• Stated problem 1:
Answer these questions from the excerpt on the emissions cap baseline, one answer per line:
(a) Which party identified the reliability issues that a historical baseline avoids?
(b) What year did Governor Schwarzenegger's statewide targets set as the historical baseline?
(c) Which international agreement also uses that year as its emissions reduction baseline?
• Stated problem 2:
Write out part of the excerpt on the emissions cap baseline word for word, beginning at the words "We agree with" and stopping after the words "level to address climate change.".
• Stated problem 3:
Summarize the excerpt on the emissions cap baseline in two sentences.

• Reading passage:
= = = = =
We agree with UCS and others that a historical reference point, rather than a prospective one based on procurement plans, should be used to establish a GHG emissions cap for LSEs. As UCS points out, the use of a prospective year has the potential for creating a perverse incentive for LSEs not only not to take immediate measures to start reducing GHG emissions, but to take measures that would actually increase their GHG emissions. The use of a historical baseline avoids this perverse incentive as well as the reliability issues identified by SDG&E. Moreover, using a historical baseline is consistent and compatible with efforts underway on the state and international level to address climate change.
As discussed in Section 2, subsequent to the workshop and the filing of post-workshop comments in this proceeding, Governor Schwarzenegger announced statewide GHG emission targets that establish 1990 as the historical baseline year against which emission reductions for 2020 and beyond will be gauged. As GPI points out in its comments, the Kyoto Protocol also uses 1990 as the emissions reduction baseline. The selection of 1990 as the reference year for a load-based GHG emissions cap clearly allows the greatest harmonization with the Governor's Executive Order and with existing international efforts to address climate change.
= = = = =
• Data:
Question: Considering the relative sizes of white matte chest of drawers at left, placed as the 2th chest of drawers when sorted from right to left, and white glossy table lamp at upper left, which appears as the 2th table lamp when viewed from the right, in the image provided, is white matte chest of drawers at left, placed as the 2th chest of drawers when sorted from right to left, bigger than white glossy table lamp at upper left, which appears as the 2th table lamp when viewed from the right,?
= = = = =
• Written answer 1:
(a) SDG&E
(b) 1990
(c) The Kyoto Protocol

• Written answer 2:
We agree with UCS and others that a historical reference point, rather than a prospective one based on procurement plans, should be used to establish a GHG emissions cap for LSEs. As UCS points out, the use of a prospective year has the potential for creating a perverse incentive for LSEs not only not to take immediate measures to start reducing GHG emissions, but to take measures that would actually increase their GHG emissions. The use of a historical baseline avoids this perverse incentive as well as the reliability issues identified by SDG&E. Moreover, using a historical baseline is consistent and compatible with efforts underway on the state and international level to address climate change.

• Written answer 3:
The excerpt favors a historical reference point over a prospective one based on procurement plans for setting a GHG emissions cap for LSEs. A prospective year could give LSEs a perverse incentive to delay reductions or even increase emissions, whereas a historical baseline avoids that incentive, and choosing 1990, the baseline year in both the Governor's statewide targets and the Kyoto Protocol, allows the greatest harmonization with those efforts.